You are better off using:
- Oratory1990’s presets
- AutoEQ.app - this is the software online, from the same author, but lets you pick the target and parameters yourself; it defaults to regular Harman, not bass-reduced, but you can pick other targets or upload your own. This also uses shelf filters for bass and treble over 10kHz which is a big improvement over the older presets using peak filters in the treble.
- AutoEQ as implemented on the EQ tab of Crinacle’s tool, or the many Squig.link sites. You can select targets or upload your own. If using AutoEQ with this, limit it to 6,000-7,000 max. Also, consider trying to do it yourself, a lot of stuff I will just make some broad adjustments rather than getting down into trying to EQ every little bit exactly.

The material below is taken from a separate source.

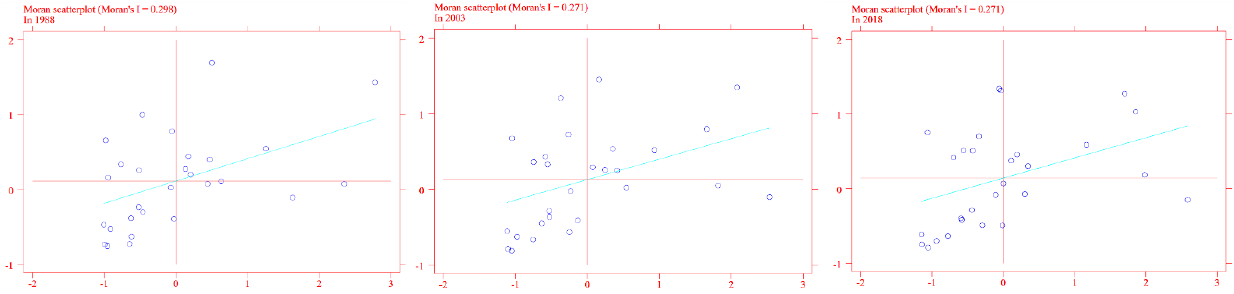
Figure 2. Moran scatter diagram. Data source: The third, sixth, and ninth Forest Resources Inven- tories.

Key is the whole issue is the pre-computed presets. There’s nothing wrong with the AutoEQ software itself, it’s great. It’s just a questionable choice of target for the precomputed presets, particularly for IEMs, few people like Harman in-ear to start, and reducing the bass on it only makes it worse.
I would not be using Harman for EQing IEMs to start, I prefer Crinacle’s IEF neutral with a bass boost. Either his new one or the old one, they are both far preferable to Harman for IEMs for me.
I’d also ask, what is it exactly you are EQing, many IEMs don’t need it and are only made worse.
I don’t use AutoEQ. The only EQ I use is Poweramp on my phone.
You can also enable AutoEQ in PowerAmp, BTW.
I’ll recommend using oratory1990 EQ presets like another user said, you can also use this Squig it has the Oratory usound target so you can autoEQ your headphones to that target if Oratory hasn’t done it himself, did this for the tripowin Mele.